Normal, whether old or new is what you make it. Cancer taught me never to take anything for granted ever again, it taught me that being argumentative or unkind takes far more effort than letting things go. I believe I like the post cancer me better than the busy, ambitious, assertive me that I was before. Apart from that insidious tiger in the background, life isn't half bad...and I will shut that tiger up eventually, probably bore him to death.

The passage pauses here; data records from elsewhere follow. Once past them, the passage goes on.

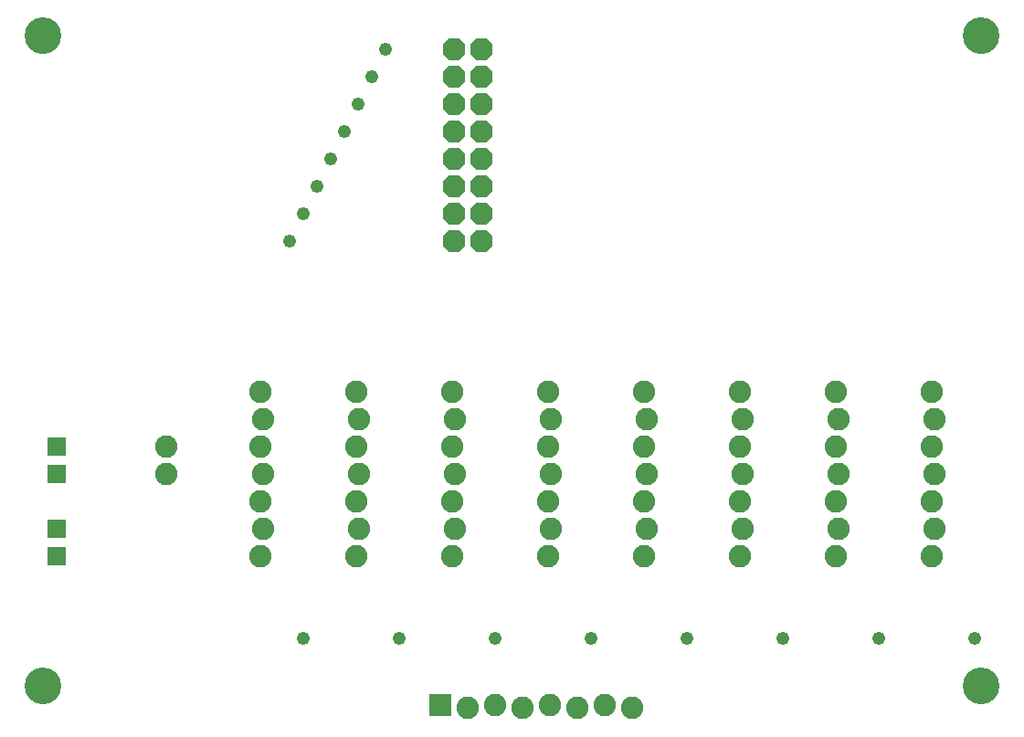
<source format=gts>
G75*
%MOIN*%
%OFA0B0*%
%FSLAX25Y25*%
%IPPOS*%
%LPD*%
%AMOC8*
5,1,8,0,0,1.08239X$1,22.5*
%
%ADD10C,0.13398*%
%ADD11C,0.08200*%
%ADD12R,0.06800X0.06800*%
%ADD13R,0.08200X0.08200*%
%ADD14OC8,0.08200*%
%ADD15C,0.04762*%
D10*
X0012200Y0014700D03*
X0012200Y0252200D03*
X0354700Y0252200D03*
X0354700Y0014700D03*
D11*
X0336700Y0062200D03*
X0337700Y0072200D03*
X0336700Y0082200D03*
X0337700Y0092200D03*
X0336700Y0102200D03*
X0337700Y0112200D03*
X0336700Y0122200D03*
X0301700Y0122200D03*
X0302700Y0112200D03*
X0301700Y0102200D03*
X0302700Y0092200D03*
X0301700Y0082200D03*
X0302700Y0072200D03*
X0301700Y0062200D03*
X0266700Y0062200D03*
X0267700Y0072200D03*
X0266700Y0082200D03*
X0267700Y0092200D03*
X0266700Y0102200D03*
X0267700Y0112200D03*
X0266700Y0122200D03*
X0231700Y0122200D03*
X0232700Y0112200D03*
X0231700Y0102200D03*
X0232700Y0092200D03*
X0231700Y0082200D03*
X0232700Y0072200D03*
X0231700Y0062200D03*
X0196700Y0062200D03*
X0197700Y0072200D03*
X0196700Y0082200D03*
X0197700Y0092200D03*
X0196700Y0102200D03*
X0197700Y0112200D03*
X0196700Y0122200D03*
X0162700Y0112200D03*
X0161700Y0102200D03*
X0162700Y0092200D03*
X0161700Y0082200D03*
X0162700Y0072200D03*
X0161700Y0062200D03*
X0126700Y0062200D03*
X0127700Y0072200D03*
X0126700Y0082200D03*
X0127700Y0092200D03*
X0126700Y0102200D03*
X0127700Y0112200D03*
X0126700Y0122200D03*
X0161700Y0122200D03*
X0092700Y0112200D03*
X0091700Y0102200D03*
X0092700Y0092200D03*
X0091700Y0082200D03*
X0092700Y0072200D03*
X0091700Y0062200D03*
X0057200Y0092200D03*
X0057200Y0102200D03*
X0091700Y0122200D03*
X0167200Y0006700D03*
X0177200Y0007700D03*
X0187200Y0006700D03*
X0197200Y0007700D03*
X0207200Y0006700D03*
X0217200Y0007700D03*
X0227200Y0006700D03*
D12*
X0017200Y0062200D03*
X0017200Y0072200D03*
X0017200Y0092200D03*
X0017200Y0102200D03*
D13*
X0157200Y0007700D03*
D14*
X0162200Y0177200D03*
X0162200Y0187200D03*
X0172200Y0187200D03*
X0172200Y0177200D03*
X0172200Y0197200D03*
X0162200Y0197200D03*
X0162200Y0207200D03*
X0172200Y0207200D03*
X0172200Y0217200D03*
X0172200Y0227200D03*
X0162200Y0227200D03*
X0162200Y0217200D03*
X0162200Y0237200D03*
X0172200Y0237200D03*
X0172200Y0247200D03*
X0162200Y0247200D03*
D15*
X0137200Y0247200D03*
X0132200Y0237200D03*
X0127200Y0227200D03*
X0122200Y0217200D03*
X0117200Y0207200D03*
X0112200Y0197200D03*
X0107200Y0187200D03*
X0102200Y0177200D03*
X0107200Y0032200D03*
X0142200Y0032200D03*
X0177200Y0032200D03*
X0212200Y0032200D03*
X0247200Y0032200D03*
X0282200Y0032200D03*
X0317200Y0032200D03*
X0352200Y0032200D03*
M02*

</source>
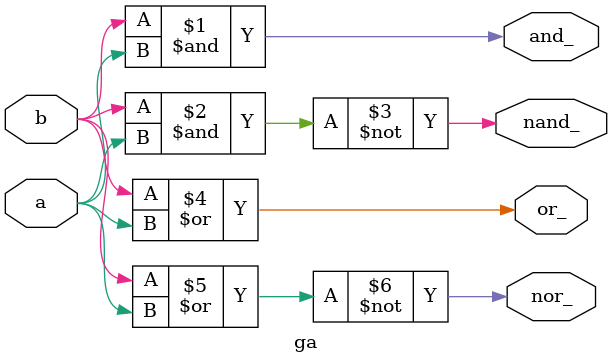
<source format=v>


`timescale 1ns/10ps

module ga (
    a,
    b,
    and_,
    nand_,
    or_,
    nor_
);


input a;
input b;
output and_;
wire and_;
output nand_;
wire nand_;
output or_;
wire or_;
output nor_;
wire nor_;







assign and_ = (b & a);
assign nand_ = (~(b & a));
assign or_ = (b | a);
assign nor_ = (~(b | a));

endmodule

</source>
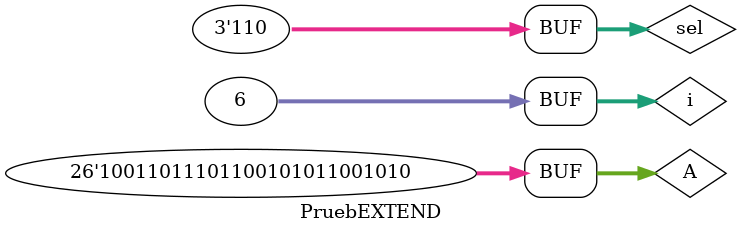
<source format=v>
`timescale 1ns / 1ps


module PruebEXTEND;

	//Objetivo de la prueba:
	// Verificar el adecuado funcionamiento del bloque extend.
	//Para observar correctamente la simulacion colocar en el tiempo 0.6


		// Inputs
		reg [31:6] A;
		reg [2:0] sel;

		// Outputs
		wire [31:0] O;

		// Instantiate the Unit Under Test (UUT)
		Extend uut (
			.A(A), 
			.O(O), 
			.sel(sel)
		);
	integer i=0;
		initial begin
			// Initialize Inputs
			
			//Se prueba con dos valores de entradas, con el fin de ver la extencion con signo
			//A = 'b00011011101100101011001010;
			A = 'b10011011101100101011001010;
			sel = 0;

			// Wait 100 ns for global reset to finish
			#100;
			
			//Por medio del for se simularan todos las posibilidades del extend
			//en el mismo orden que se colocaron en el case.
			for (i=0;i<=5;i=i+1)
			begin
				sel = sel + 1;
				#100;
			end; 
			// Add stimulus here

	// Se espera que la concatenacion se cumpla de manera correcta, ademas que la extencion 
	//del signo se logre, lo cual se logra satisfactoriamente

	end
endmodule


</source>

Rest and relax, enjoy what sounds like a lovely family, you certainly deserve to. X

LindaH

Hello lou l don't think there is ever a normal after cancer. My problem is that just 18 months after cancer everybody around seems to have forgotten how it affected me. I don't want to be wrapped in cotton wool but it would be nice for people to ask how l am occasionally  it is a taboo subject.Any cancer survivor never ever forgets what they went through. Regards Linda x

VeriteVR

Just read Snooz.... 's posting, and know exactly how you feel.  I am still alive, as my oncologist reminded me when I asked for help with handling long-term side effects, but there needs to be an acnowledgement that some of us (Macmillan says it's 20%) have horrible side effects.  One is made to feel one is complaining when I try to get exercise to prevent any more falls after spending 3 months in hospital beds because of osteoporosis as a result of drugs.  Neuropathy has only just been acknowledged as a side effect, yet this has been known about in the States for years.  Can we exchange info about what others have discovered, from Australia to USA, and stop thinking the NHS will help us - because it doesn't seem to know how.

Claire

Claire: I was sat feeling upset that everyone I met today seems to expect me to back to the old me now treatment has finished and ‘you look so well’ comments. Reading through this amazing site has reassured me I am doing Ok and I will take it at my own pace. 

Zeyla

Claire take it as your body and mind needs there is no limit on how long it will take any of us to feel as we would like. It's been five months since my chemo finished and people are assuming I'm straight back to the old me, but not only has my body changed but the way I feel about things, yes the comment's "oh you look so well now" or I've actually had people staring at me up and down looking for a bag on my side😔, I now look straight at them and say "oh are you looking for my bag, well i was very lucky that I have not got one" . I am finding people can be rude and heartless in what they say or the way in which they put it. Keep your chin up Claire and if you would like to talk I'm here 😉, nothing worse than feeling alone. 

Zeyla

Mumsiep we do the same things but somehow it just feels different when doing it, I sometimes wonder have they missed anything  as It took them over 11 years to believe how much pain I was in and how poorly I was, but on a positive I now look on the bright side of most everything 😀 and feel so much better when I do. I think we the people on this site should all meet up and have a good chinwag and lots of tea. 

Zeyla

LindaH I totally agree with you people do forget all to easy as it was not them that went through it physically or mentally. I have family members that didn't even come visit me and still haven't so I chose now not to be with people like that, stick with happy smiley people that do care and ask you how you are, So how are you? Have you been up to much lately?